Dana White said he felt like they were back in 2001, when regulation of MMA was in its infancy, because of all the confusion that surrounded the ending to the Gegard Mousasi vs. Chris Weidman fight Saturday night.

UFC 210 photos Esther Lin, MMA Fighting

Even when you think you've seen it all, something new comes up that nobody is ready for.

That's what happened Saturday night with the Gegard Mousasi vs. Chris Weidman fight and an ending that will be talked about for some time to come.

Mousasi delivered two hard knees to the head, the second of which was called by referee Dan Miragliotta as an illegal blow because Weidman's hands were down. But just before Mousasi delivered the blow, he lifted Weidman by the shoulders, just barely pulling one hand off the ground and delivered the second hard knee. Miragliotta stopped the fight over that one and ruled it illegal, telling Weidman that he had five minutes to recover.

Weidman spent several minutes recovering while doctors were in the ring. Miragliotta was informed that the replay showed the knee in question was in fact legal. More confusion took place and suddenly, the fight was stopped. Weidman was screaming that he wanted to continue, but the doctors decided otherwise, and Mousasi was ruled the winner via TKO.

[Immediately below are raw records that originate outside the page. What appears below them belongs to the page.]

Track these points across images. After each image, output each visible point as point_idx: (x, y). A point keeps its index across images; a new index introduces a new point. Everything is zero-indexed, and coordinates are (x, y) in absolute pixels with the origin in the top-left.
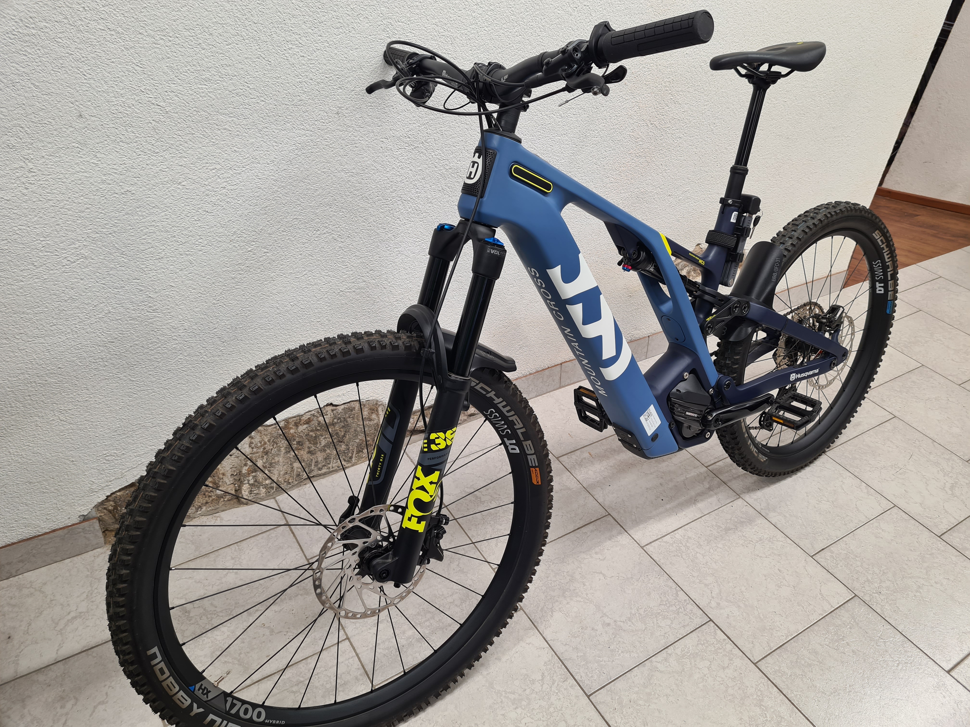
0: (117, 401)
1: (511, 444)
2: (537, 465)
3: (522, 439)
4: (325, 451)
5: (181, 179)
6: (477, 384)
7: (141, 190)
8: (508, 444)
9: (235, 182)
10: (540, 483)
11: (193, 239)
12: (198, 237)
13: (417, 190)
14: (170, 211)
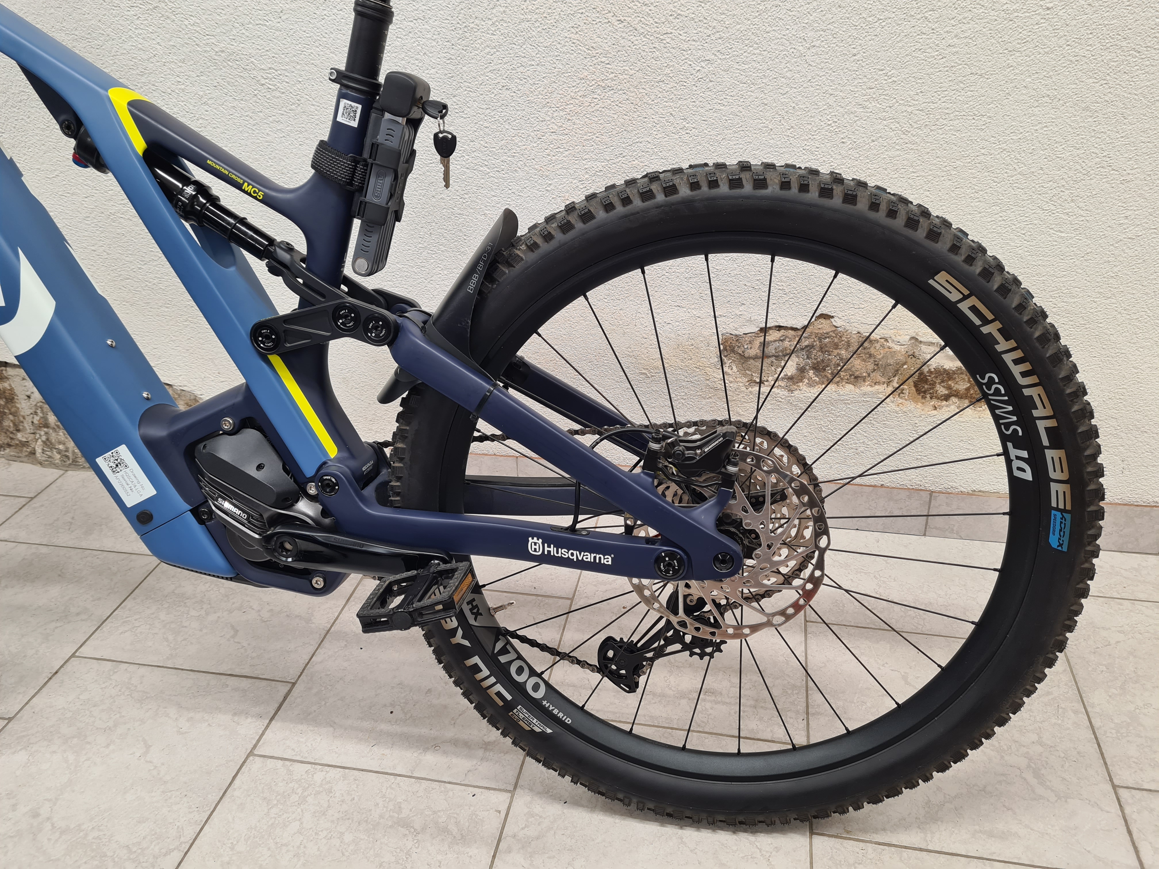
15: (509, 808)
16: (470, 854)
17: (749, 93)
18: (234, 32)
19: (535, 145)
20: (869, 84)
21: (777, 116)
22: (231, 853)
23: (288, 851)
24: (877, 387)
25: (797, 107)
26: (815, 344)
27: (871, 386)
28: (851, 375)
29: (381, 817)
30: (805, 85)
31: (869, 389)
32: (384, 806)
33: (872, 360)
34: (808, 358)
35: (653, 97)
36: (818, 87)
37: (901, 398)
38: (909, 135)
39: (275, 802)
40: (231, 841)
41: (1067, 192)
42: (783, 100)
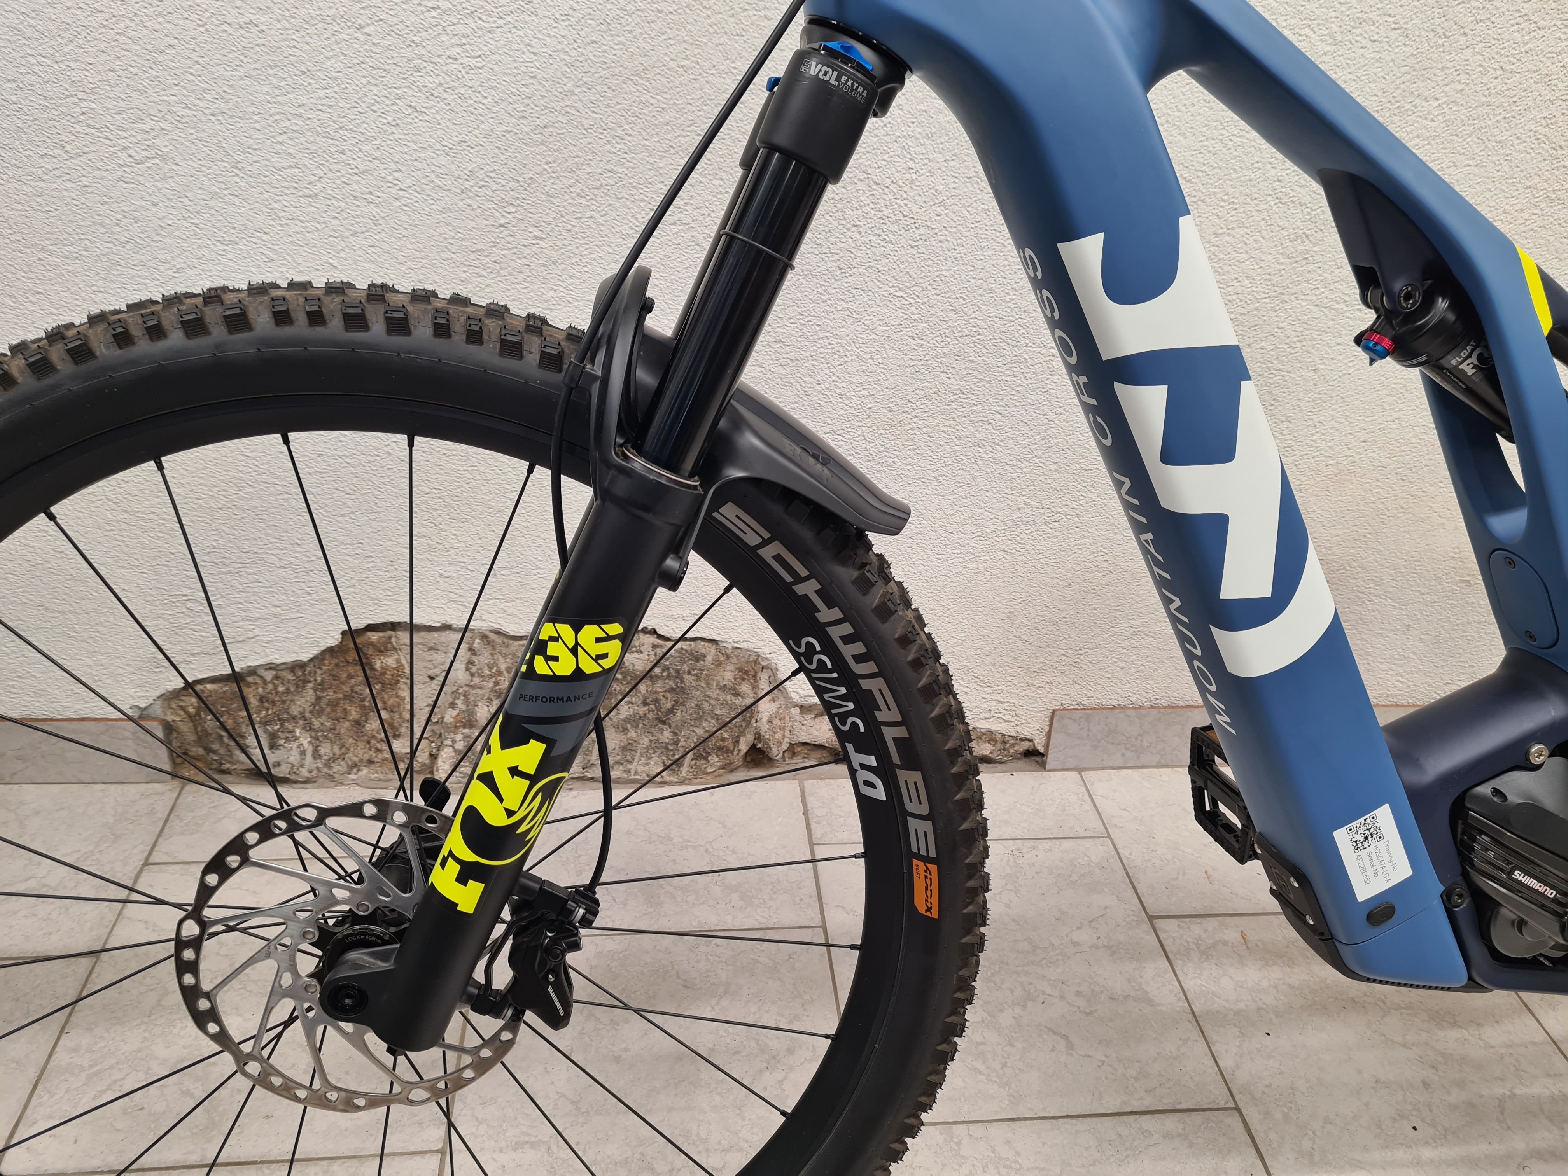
0: (215, 490)
1: (864, 767)
2: (933, 854)
3: (896, 759)
4: (625, 730)
5: (363, 17)
6: (765, 543)
7: (279, 26)
8: (856, 766)
9: (480, 49)
10: (935, 914)
11: (382, 166)
12: (393, 166)
13: (911, 164)
14: (336, 89)
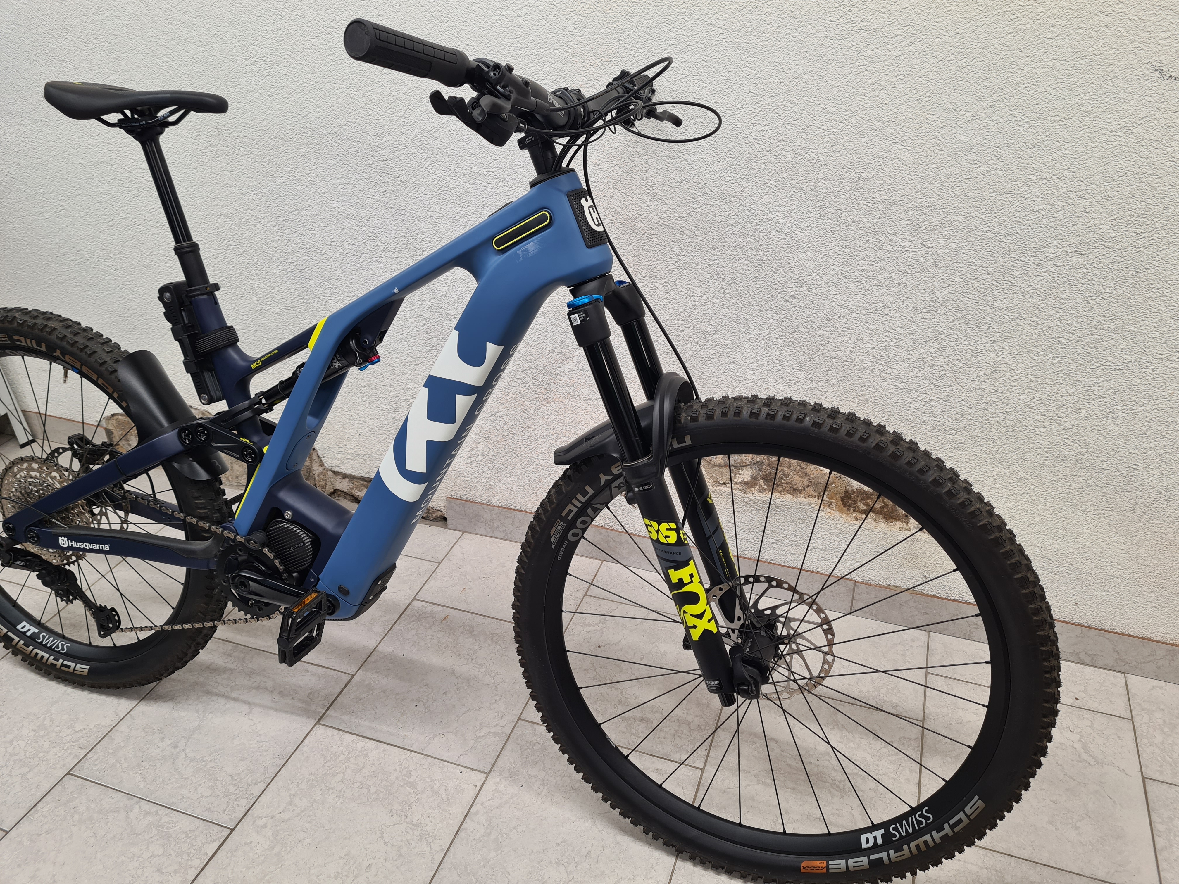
15: (483, 784)
16: (450, 812)
17: (713, 281)
18: (352, 201)
19: (560, 297)
20: (801, 284)
21: (734, 298)
22: (296, 789)
23: (333, 793)
24: (810, 499)
25: (748, 294)
26: (764, 461)
27: (806, 498)
28: (790, 488)
29: (397, 778)
30: (753, 280)
31: (804, 500)
32: (400, 772)
33: (807, 478)
34: (759, 470)
35: (644, 275)
36: (763, 282)
37: (831, 508)
38: (832, 321)
39: (329, 759)
40: (297, 781)
41: (952, 374)
42: (738, 288)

Afterward, the fans were booing, Weidman asked for a match and Mousasi at first agreed.

UFC president Dana White didn't know much more than anyone else when it was over.

"They didn't explain anything to me," White said. "Weidman was in a very unfortunate position where he was told he had five minutes and he was laying on the ground, and then the doctor said `I can't let this guy continue.'

"With the new athletic commission, it's like we're in 2001 again."

New York was the last state to legalize MMA, and the commission just started regulating it late last year and it's led to a lot of confusion on a variety of issues.

"These guys have to get some experience," White said. "As a fighter, you have to be on your toes and ready to go. Many times even in great states like Nevada, you're battling the referee and the judges. You have to fight to win, fight to finish."

White was more negative when the subject of a rematch was brought up.

"Could Weidman have come back from that?” he said. “It looked like he was in a real bad position. Who knows?"

Weidman has protested that he had been hurt worse and come back and first thought he was hit with an illegal blow, but after watching the replay conceded the blow was legal. He still felt he should have been allowed to continue.